• **TASKS FOR THIS EXERCISE**:
**1.** Retype the part of the news report on Colleen LaRose's plea from "The Philadelphia-area woman" to "date was set.".
**2.** Using the news report on Colleen LaRose's plea, answer these questions:
(a) What trial date was set?
(b) In what year, according to authorities, did she post a YouTube video?
(c) To which state did she follow a boyfriend in about 2004?

• **PASSAGE SHOWN**:
- Opening Delimiter -
Colleen LaRose AKA "Jihad Jane" Pleads Not Guilty































"Jihad Jane" Pleads Not Guilty To Terror Charges


The Philadelphia-area woman who authorities say dubbed herself "Jihad Jane" online pleaded not guilty Thursday in federal court to a four-count indictment charging her in an overseas terrorist plot.

Colleen LaRose, 46, of Pennsburg, appeared in court wearing a green jumpsuit and corn rows in her blond hair. A May 3 trial date was set.

She was accused of conspiring with jihadist fighters and pledging to commit murder in the name of a Muslim holy war. Authorities say she wanted to kill a Swedish artist who had offended Muslims.

Authorities say she grew acquainted online with violent co-conspirators from around the world. They say she posted a YouTube video in 2008 saying she was "desperate to do something" to ease the suffering of Muslims.

She was arrested in October 2009 in Philadelphia while returning to the United States.

LaRose spent most of her life in Texas, where she dropped out of high school, married at 16 and again at 24, and racked up a few minor arrests.

After a second divorce, she followed a boyfriend to Pennsylvania in about 2004 and began caring for his father while he worked long hours, sometimes on the road. In 2005, she swallowed a handful of pills in a failed suicide attempt, telling police she was upset over the death of her father — but did not want to die.
- Closing Delimiter -
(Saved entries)
- Opening Delimiter -
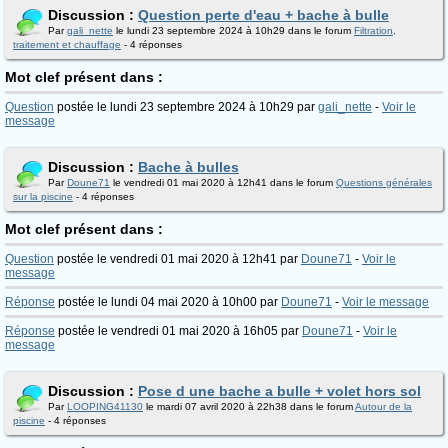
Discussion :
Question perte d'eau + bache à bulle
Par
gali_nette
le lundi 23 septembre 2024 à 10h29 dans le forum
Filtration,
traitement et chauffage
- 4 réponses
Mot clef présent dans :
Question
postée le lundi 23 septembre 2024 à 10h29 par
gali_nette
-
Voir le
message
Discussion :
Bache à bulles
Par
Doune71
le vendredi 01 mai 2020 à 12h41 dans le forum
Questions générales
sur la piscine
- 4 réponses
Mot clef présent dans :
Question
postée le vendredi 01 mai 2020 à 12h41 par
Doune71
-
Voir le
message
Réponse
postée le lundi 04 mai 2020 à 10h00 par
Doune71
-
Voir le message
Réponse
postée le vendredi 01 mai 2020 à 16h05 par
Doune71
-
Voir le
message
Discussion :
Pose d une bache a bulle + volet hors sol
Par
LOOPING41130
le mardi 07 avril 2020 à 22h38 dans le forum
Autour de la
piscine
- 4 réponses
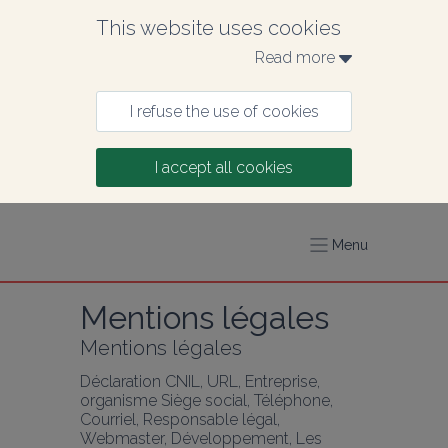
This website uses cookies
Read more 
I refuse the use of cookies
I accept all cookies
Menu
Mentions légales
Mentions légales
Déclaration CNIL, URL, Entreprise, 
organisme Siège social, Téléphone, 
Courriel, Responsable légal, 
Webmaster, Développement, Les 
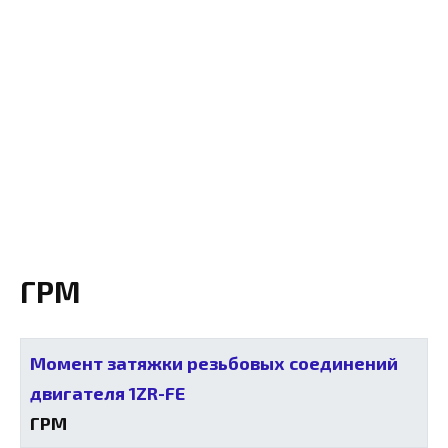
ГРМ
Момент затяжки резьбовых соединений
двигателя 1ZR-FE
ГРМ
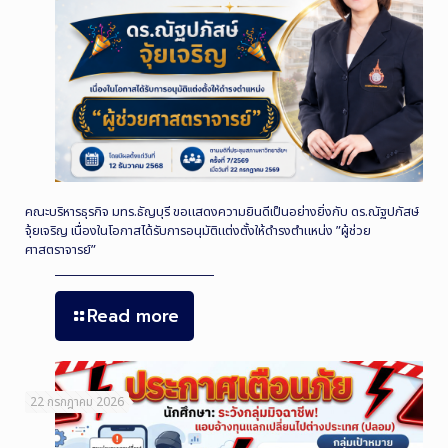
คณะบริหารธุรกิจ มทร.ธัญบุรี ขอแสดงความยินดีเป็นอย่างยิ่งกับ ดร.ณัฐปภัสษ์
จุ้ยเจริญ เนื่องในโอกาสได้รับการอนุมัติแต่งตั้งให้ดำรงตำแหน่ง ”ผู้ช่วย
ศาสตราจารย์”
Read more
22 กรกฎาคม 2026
- Closing Delimiter -
• **ANSWERS TO THE TASKS**:
**1.**
The Philadelphia-area woman who authorities say dubbed herself "Jihad Jane" online pleaded not guilty Thursday in federal court to a four-count indictment charging her in an overseas terrorist plot.

Colleen LaRose, 46, of Pennsburg, appeared in court wearing a green jumpsuit and corn rows in her blond hair. A May 3 trial date was set.

**2.**
(a) May 3
(b) 2008
(c) Pennsylvania